Going through the data below, copy out each line where the word "back" shows up.

EXTRACTED DATA Start Marker

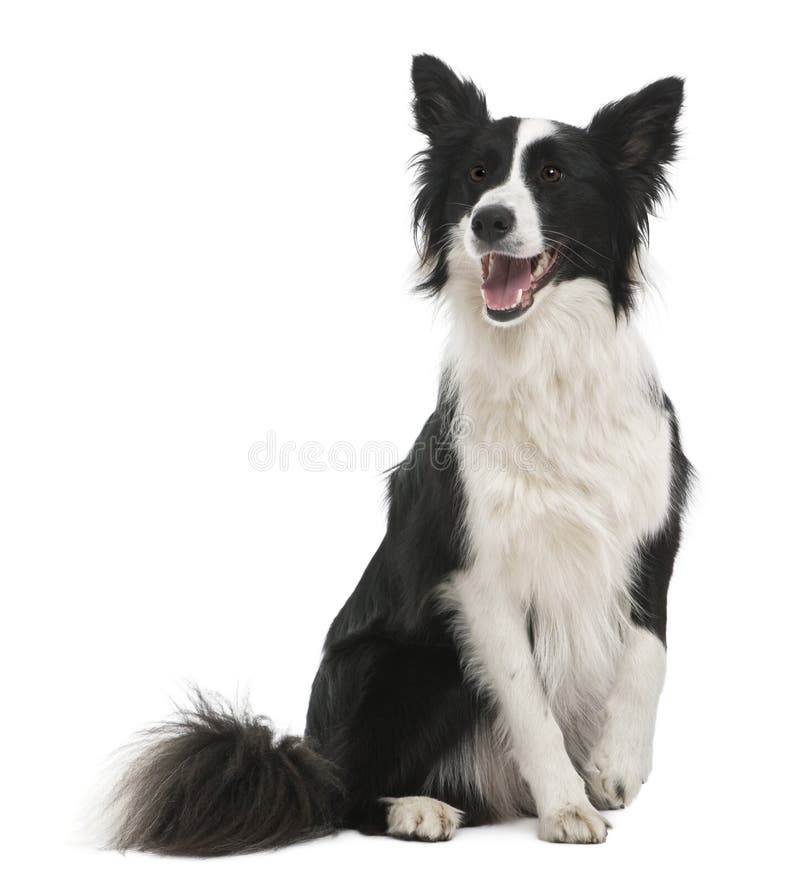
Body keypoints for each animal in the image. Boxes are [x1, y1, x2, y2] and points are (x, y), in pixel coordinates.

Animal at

EXTRACTED DATA End Marker
EXTRACTED DATA Start Marker

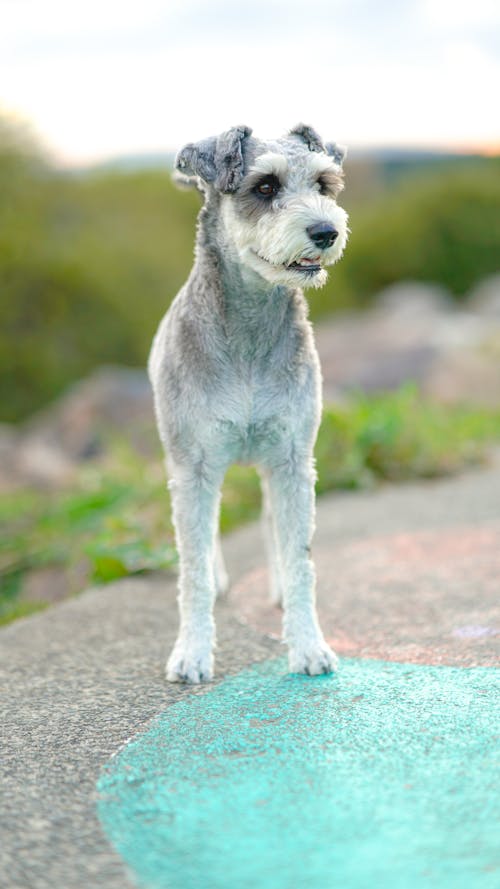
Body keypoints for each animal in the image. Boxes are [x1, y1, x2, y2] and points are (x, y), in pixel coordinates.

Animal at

EXTRACTED DATA End Marker
EXTRACTED DATA Start Marker

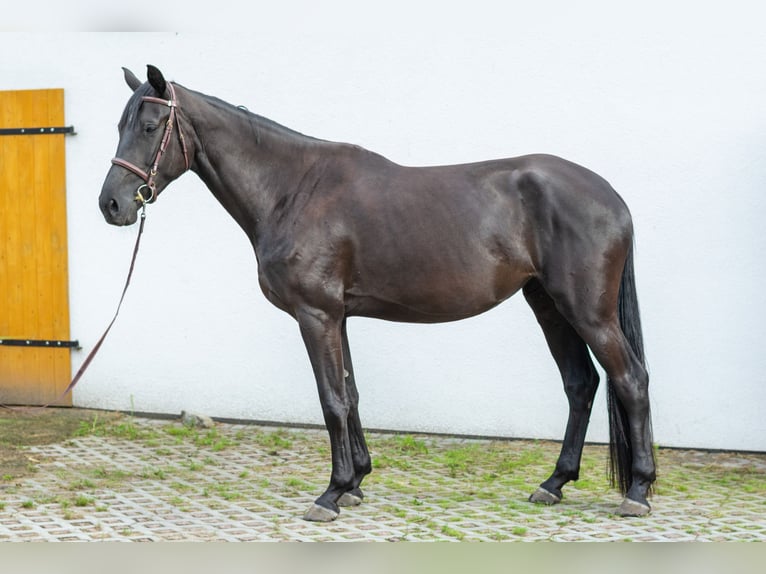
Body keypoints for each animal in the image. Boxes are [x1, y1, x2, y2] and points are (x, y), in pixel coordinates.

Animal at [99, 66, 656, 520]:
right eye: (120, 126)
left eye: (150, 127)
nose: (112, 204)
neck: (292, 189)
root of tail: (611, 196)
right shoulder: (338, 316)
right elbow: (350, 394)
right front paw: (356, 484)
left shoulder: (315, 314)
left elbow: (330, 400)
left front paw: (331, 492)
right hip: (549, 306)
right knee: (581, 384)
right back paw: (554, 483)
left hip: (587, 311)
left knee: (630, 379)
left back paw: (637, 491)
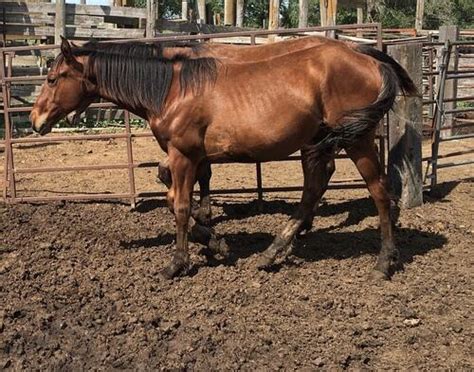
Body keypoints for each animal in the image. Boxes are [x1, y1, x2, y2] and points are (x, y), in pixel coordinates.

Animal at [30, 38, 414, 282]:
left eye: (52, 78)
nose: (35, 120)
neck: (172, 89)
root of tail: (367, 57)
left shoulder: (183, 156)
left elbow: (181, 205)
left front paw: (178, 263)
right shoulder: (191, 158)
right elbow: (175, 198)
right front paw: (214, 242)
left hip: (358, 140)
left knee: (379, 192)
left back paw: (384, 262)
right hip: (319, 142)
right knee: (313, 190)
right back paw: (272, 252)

EXTRACTED DATA End Marker

§ YOUR SOLUTION
right back paw: (554, 483)
left back paw: (637, 491)
left back paw: (384, 262)
right back paw: (272, 252)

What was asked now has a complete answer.